Mitochondrial diseases often have ocular involvement with characteristic manifestations such as ptosis and impairment of ocular motility. Once a pattern of mitochondrial disease is recognized, the next challenge lies in determining what genetic testing to obtain. Mitochondrial function relies on both the mitochondrial genome and proteins encoded on nuclear DNA; therefore, testing for mitochondrial disease often requires investigation of both genomes, and some experts recommend whole exome sequencing of the mitochondrial and nuclear genome as the first step in patients with suspected mitochondrial disease. Whole exome sequencing is a nonspecific modality that can identify every mutation present in the mitochondrial and chromosomal genome, regardless of its relation to the disease in question. A gene panel is a more targeted approach that evaluates specific genes that are known to be related to a diagnosis or a phenotype. In our patient, a mitochondrial disease panel was ordered that sequenced the mitochondrial genome for pathologic variants and tested for mutations in the 202 nuclear genes that have been linked to mitochondrial disease. There are a multitude of genetic panels available from a variety of vendors, and providers can order tests from a menu categorized by symptoms, findings and diagnosis. Improvements in sequencing technology have decreased the cost and turnaround time of genetic testing. At the time of this writing, pricing ranges from $1,400 for small panels to $2,500 for whole exome sequencing, and results are typically available in 4 to 8 weeks.

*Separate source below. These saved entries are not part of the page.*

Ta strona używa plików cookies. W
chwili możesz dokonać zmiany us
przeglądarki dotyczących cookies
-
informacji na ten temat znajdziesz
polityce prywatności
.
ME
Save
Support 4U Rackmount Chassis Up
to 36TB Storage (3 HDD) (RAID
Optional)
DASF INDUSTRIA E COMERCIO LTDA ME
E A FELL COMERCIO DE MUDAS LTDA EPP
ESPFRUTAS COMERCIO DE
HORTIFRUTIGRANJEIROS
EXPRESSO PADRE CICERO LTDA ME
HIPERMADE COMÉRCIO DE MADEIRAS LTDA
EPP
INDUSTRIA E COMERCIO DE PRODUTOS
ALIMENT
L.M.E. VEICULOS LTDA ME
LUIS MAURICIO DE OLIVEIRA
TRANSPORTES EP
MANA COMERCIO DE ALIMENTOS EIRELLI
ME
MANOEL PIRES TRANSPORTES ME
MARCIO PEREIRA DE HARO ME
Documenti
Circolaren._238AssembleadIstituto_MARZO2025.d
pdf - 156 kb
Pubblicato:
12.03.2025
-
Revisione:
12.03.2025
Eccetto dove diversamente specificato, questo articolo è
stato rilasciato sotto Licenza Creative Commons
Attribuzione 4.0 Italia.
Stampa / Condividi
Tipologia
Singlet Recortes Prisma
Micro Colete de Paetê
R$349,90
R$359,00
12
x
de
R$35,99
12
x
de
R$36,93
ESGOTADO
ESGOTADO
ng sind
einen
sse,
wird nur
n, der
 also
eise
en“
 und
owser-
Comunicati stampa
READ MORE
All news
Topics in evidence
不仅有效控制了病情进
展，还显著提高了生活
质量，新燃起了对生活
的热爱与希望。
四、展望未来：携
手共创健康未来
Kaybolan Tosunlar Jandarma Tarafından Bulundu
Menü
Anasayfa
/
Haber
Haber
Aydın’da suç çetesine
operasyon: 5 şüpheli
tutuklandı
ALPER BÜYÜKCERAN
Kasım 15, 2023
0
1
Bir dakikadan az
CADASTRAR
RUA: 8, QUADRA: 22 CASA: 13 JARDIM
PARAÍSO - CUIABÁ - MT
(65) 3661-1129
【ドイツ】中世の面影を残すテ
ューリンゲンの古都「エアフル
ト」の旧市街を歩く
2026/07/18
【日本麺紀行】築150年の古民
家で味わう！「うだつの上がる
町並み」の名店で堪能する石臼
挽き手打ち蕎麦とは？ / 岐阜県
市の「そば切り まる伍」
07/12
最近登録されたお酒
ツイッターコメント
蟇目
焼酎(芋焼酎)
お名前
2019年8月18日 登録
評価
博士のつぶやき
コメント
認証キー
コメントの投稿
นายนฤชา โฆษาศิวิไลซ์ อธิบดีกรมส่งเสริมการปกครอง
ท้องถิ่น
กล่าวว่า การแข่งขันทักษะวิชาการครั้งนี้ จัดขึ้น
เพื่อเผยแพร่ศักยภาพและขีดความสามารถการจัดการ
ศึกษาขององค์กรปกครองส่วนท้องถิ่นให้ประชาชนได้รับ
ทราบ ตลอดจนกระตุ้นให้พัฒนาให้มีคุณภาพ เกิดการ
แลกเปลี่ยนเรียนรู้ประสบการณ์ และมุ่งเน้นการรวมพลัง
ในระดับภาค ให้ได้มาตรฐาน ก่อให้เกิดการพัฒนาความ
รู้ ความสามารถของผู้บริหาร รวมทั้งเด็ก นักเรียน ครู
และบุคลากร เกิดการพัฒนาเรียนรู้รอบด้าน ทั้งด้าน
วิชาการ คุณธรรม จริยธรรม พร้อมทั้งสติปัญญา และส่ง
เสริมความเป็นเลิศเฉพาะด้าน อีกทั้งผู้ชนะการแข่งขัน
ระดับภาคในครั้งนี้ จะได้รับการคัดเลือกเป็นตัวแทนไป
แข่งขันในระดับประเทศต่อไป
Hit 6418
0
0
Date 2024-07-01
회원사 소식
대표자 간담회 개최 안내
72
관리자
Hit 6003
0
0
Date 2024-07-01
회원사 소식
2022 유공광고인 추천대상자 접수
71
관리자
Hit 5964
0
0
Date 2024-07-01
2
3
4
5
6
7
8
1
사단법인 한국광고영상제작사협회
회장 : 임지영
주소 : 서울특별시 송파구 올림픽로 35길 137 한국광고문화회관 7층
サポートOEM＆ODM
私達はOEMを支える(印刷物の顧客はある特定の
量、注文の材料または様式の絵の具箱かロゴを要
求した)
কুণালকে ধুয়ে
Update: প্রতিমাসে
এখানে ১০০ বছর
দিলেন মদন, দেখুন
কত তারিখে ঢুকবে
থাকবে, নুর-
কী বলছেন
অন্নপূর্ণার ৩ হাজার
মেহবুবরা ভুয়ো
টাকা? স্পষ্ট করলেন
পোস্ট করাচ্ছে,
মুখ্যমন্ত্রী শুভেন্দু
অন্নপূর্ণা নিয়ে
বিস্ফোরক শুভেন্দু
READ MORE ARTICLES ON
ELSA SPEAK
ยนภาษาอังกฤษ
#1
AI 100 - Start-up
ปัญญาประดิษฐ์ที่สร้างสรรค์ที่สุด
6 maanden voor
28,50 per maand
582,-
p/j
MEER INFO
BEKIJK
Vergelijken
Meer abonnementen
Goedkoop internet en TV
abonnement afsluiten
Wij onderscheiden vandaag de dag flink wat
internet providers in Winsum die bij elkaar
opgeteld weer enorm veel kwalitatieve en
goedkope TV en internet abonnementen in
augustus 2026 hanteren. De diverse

In addition to genetic testing, mitochondrial disease can be detected with muscle biopsy and histochemical stains. Striated muscle cells contain large amounts of mitochondria, which contain specific proteins involved in production of adenosine triphosphate through oxidative phosphorylation. In mitochondrial disease, affected muscle fibers do not have the energy production necessary for normal function and appear “ragged” in comparison to neighboring muscle fibers. These fibers will show minimal histochemical staining of cytochrome oxidase, the final enzyme of the mitochondrial respiratory chain.

For the ophthalmologist, it is unlikely that a rare disease such as the SPG7 variant of HSP will come into the clinic. However, this case highlights the importance of recognizing findings suggestive of mitochondrial disease, such as ptosis with ocular dysmotility, optic neuropathy and pigmented retinopathies, and understanding the testing options available to evaluate for mitochondrial diseases.